O Brasil realiza censos demográficos desde o Império, sendo o IBGE responsável pela operação desde 1940. A não realização do Censo impossibilitaria a atualização do conhecimento da realidade demográfica e socioeconômica dos municípios brasileiros, além de impactar a produção de informações contínuas do IBGE e de outras instituições, que são baseadas em pesquisas que têm as amostras atualizadas e calibradas pelos resultados do Censo.
“De forma mais dramática e direta, haveria prejuízo para o cálculo dos fatores para a divisão do Fundo de Participação dos Municípios e a atualização de políticas públicas, como o Bolsa Família e as metas do Plano Nacional de Educação, por exemplo. Ademais, seria um descumprimento da Lei nº 8.184/91 pelo Estado brasileiro, pois esse dispositivo legal determina a realização decenal do Censo Demográfico”, declarou o IBGE, na nota.
Quanto aos possíveis prejuízos à imagem do Brasil, o órgão lembra que o País mantém compromissos internacionais estratégicos ancorados na produção de indicadores sociais e econômicos, sendo grande parte deles provenientes do Censo. “O Brasil tem obrigações quanto à disseminação de dados junto ao Fundo Monetário Internacional (FMI), à Divisão de Estatística das Nações Unidas (UNSD) e à Organização para a Cooperação e Desenvolvimento Econômico (OCDE), entre outros, que sofreriam rupturas. Também somos signatários da Agenda 2030 – Objetivos de Desenvolvimento Sustentável, das Nações Unidas, assinada pelo Brasil, o que exige um grande esforço de estruturação do sistema estatístico nacional, a fim de que se possa atender à demanda por 240 diferentes indicadores sociais, ambientais e econômicos para monitorar o cumprimento de suas metas. A ausência do Censo Demográfico de 2020 inviabilizaria um número considerável desses indicadores”, acrescentou o órgão.
Há uma semana, o IBGE foi alvo de uma polêmica quando o presidente eleito da República, Jair Bolsonaro, defendeu uma mudança na metodologia da taxa de desemprego no País, dizendo que a pesquisa que atualmente retrata o mercado de trabalho “é uma farsa”. “Vou querer que a metodologia para dar o número de desempregados seja alterada no Brasil”, disse Bolsonaro, ao conceder entrevista à TV Bandeirantes no início da noite da segunda-feira passada.
Especialistas consideraram que a fala do presidente eleito demonstrava desconhecimento sobre o assunto. A Associação de Servidores do IBGE reforçou, em nota, que o órgão “segue padrões metodológicos internacionais em suas pesquisas, com a finalidade de que as estatísticas brasileiras sejam comparáveis às dos demais países do mundo”.

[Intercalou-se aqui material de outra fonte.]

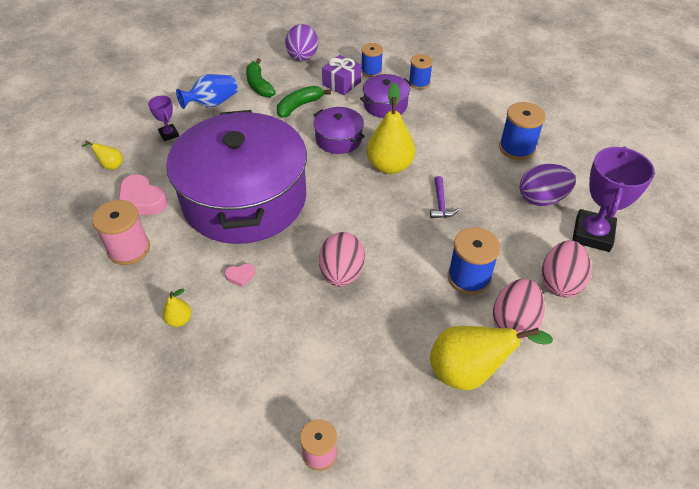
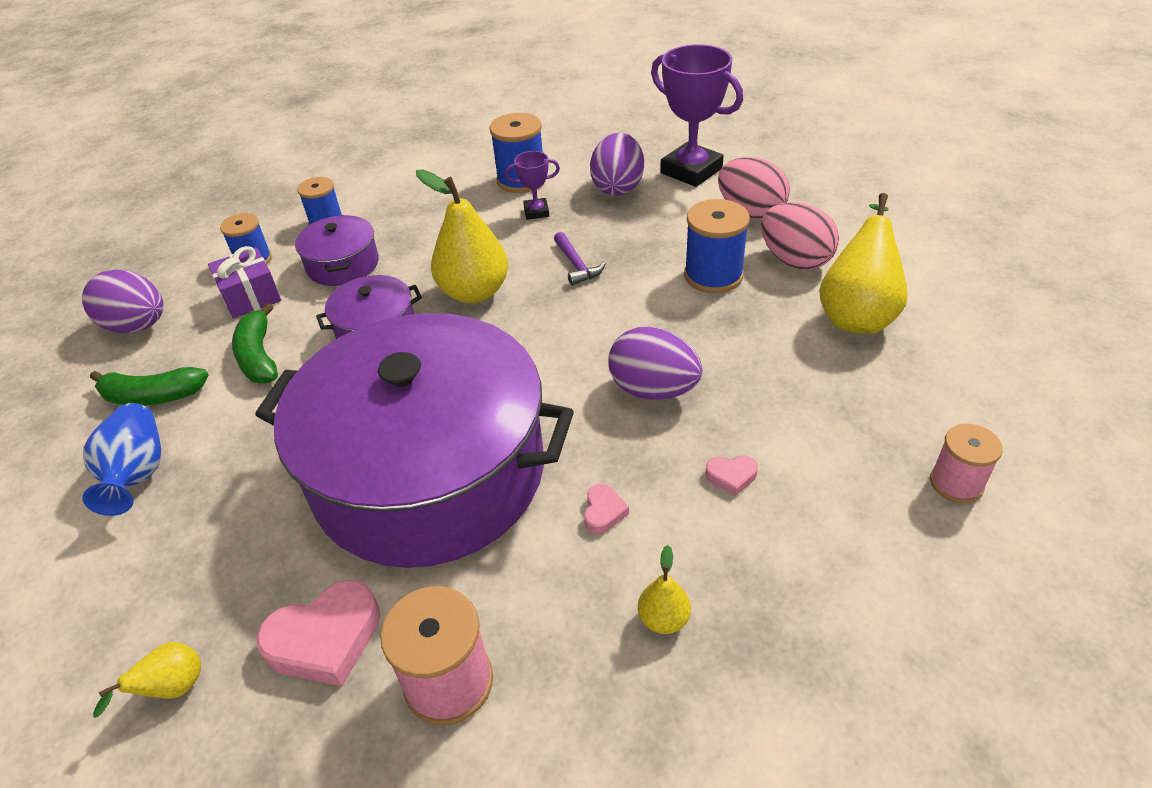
camera: 65 degrees left, 5 degrees down
purple trophy [148,96,179,141] -> purple trophy moved to [505,151,560,220]
pink egg [319,232,365,287] -> purple egg [609,327,702,400]
purple hammer [430,176,459,218] -> purple hammer turned 45 degrees clockwise [554,232,606,285]
none -> pink heart [705,455,758,496]

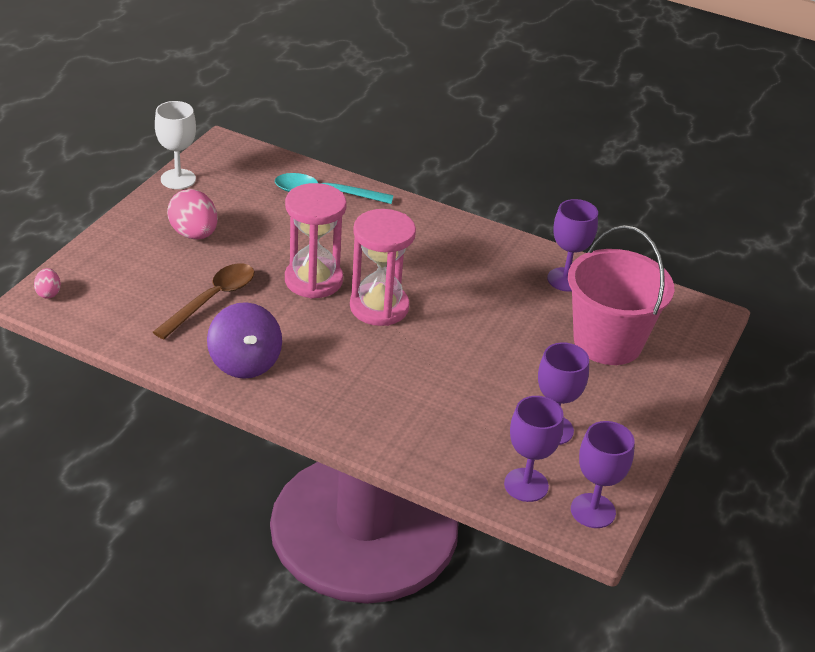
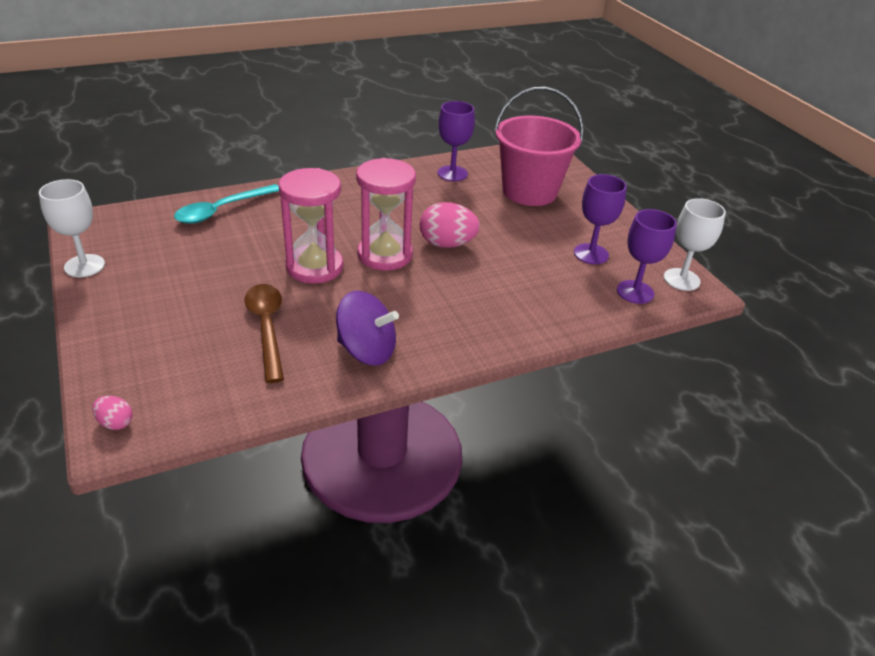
camera: 50 degrees left, 0 degrees up
pink egg [167,189,218,240] -> pink egg moved to [420,202,480,248]
purple goblet [571,421,635,528] -> white goblet [664,198,726,291]

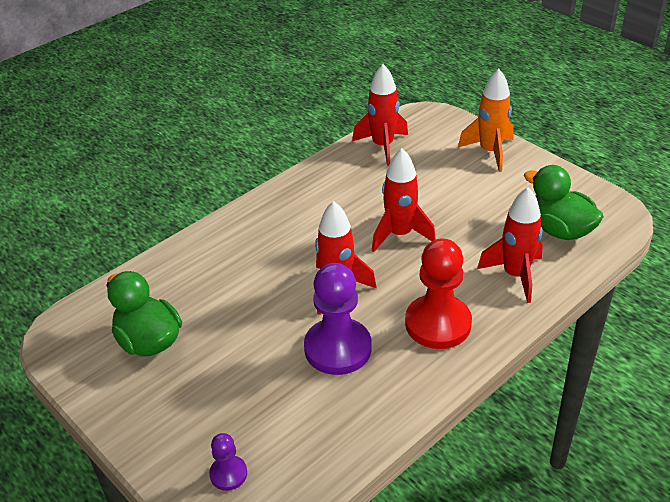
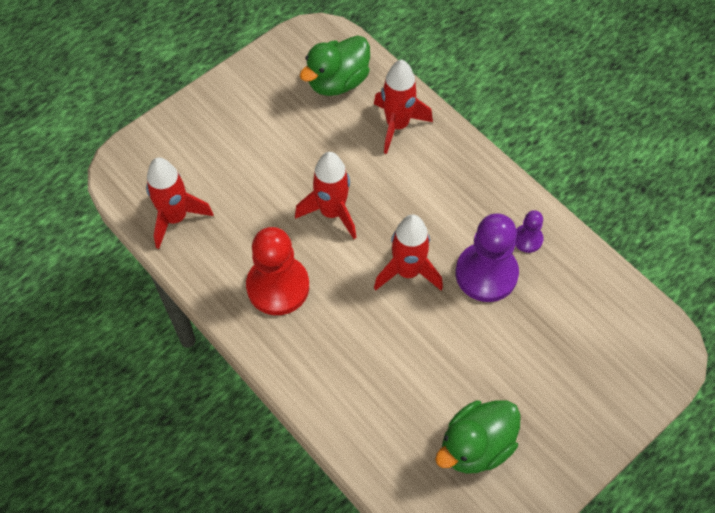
camera: 90 degrees left, 20 degrees up
purple pawn [209,433,247,491] -> purple pawn moved to [515,210,544,253]
red pawn [405,238,472,349] -> red pawn moved to [246,227,309,315]
orange rocket [458,69,514,172] -> none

A Organização Internacional do Trabalho (OIT) também saiu em defesa do órgão estatístico brasileiro: “A OIT apoia fortemente a metodologia seguida pelo IBGE para estimar o emprego e o desemprego, seguindo padrões internacionais”, escreveu Rafael Diez de Medina, chefe de estatísticas e diretor do Departamento de Estatísticas da OIT, em mensagens publicadas nas redes sociais.
Em outra mensagem, Diez disse que estava “extremamente preocupado sobre o futuro das estatísticas oficiais no Brasil”. “O sistema internacional de estatísticas estará em alerta e pronto para reagir a esses tipos de reações na Era Pós Verdade”, criticou.